What to do
1. In the kidney transplant article, rewrite the passage that begins with the words containing "At the University of Maryland hospital, where" and ends with "considered standard practice.", replacing "standard practice" with "routine practice".
2. According to the kidney transplant article, how old was the son who donated his kidney?

Reading passage Start Marker

Surgical innovation eases kidney transplants Technique pioneered at Baltimore hospitals being adopted nationwide

October 18, 1997|By CHICAGO TRIBUNE

CHICAGO -- At 56 years old, Luis Esparza Sr. feels like a "new man," and for that he thanks Luis Esparza Jr. and the four tiny incisions his son now sports on his abdomen as well as a 3-inch cut near his belly button.

Through the smaller holes, doctors slipped a tiny camera and surgical tools. They then slipped one of the younger Esparza's kidneys, drained of blood, through the larger hole. The organ was then transplanted into his ailing father.

This relatively new and less traumatic procedure for taking kidneys from a living donor was tried at Northwestern Memorial Hospital in Chicago last week for the first time.

It is most commonly practiced at the University of Maryland Medical Center and the Johns Hopkins Hospital in Baltimore.

Officials at both institutions say they are pleased with the outcomes.

At the University of Maryland hospital, where 141 such operations have been performed since March 1996, the procedure is now considered standard practice.

On Wednesday, a week after the Chicago surgery, both Esparzas were up, around and smiling on the completion of a procedure that is expected to move from experimental to commonplace in the coming years.

"I feel like a new man, like I was born again, that's how good I feel thanks to my son," said the elder Esparza.

"It's something I wanted to do for my father," said the 24-year-old, the youngest of five children. "I saw the pain that he went through, and there was something I could do. I am single, had no strings attached and felt strong enough and healthy enough to go through the procedure."

Because the body has two kidneys and can function with just one of them, living people have long been used as donors. But conventional surgery to remove a healthy kidney from a living donor can be traumatic.

Reading passage End Marker
Extracted entries Start Marker

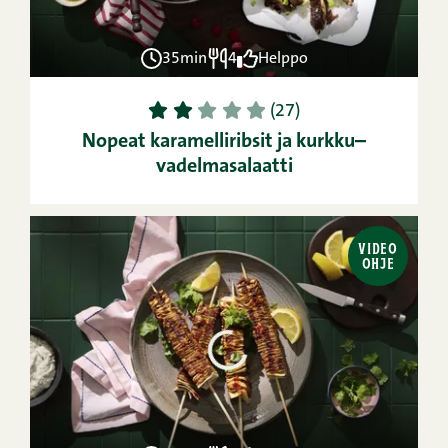
35min
4
Helppo
1
2
3
4
5
(27)
Nopeat karamelliribsit ja kurkku–
vadelmasalaatti
VIDEO
OHJE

Extracted entries End Marker

Answers to the exercises
1.
At the University of Maryland hospital, where 141 such operations have been performed since March 1996, the procedure is now considered routine practice.

2. 24 years old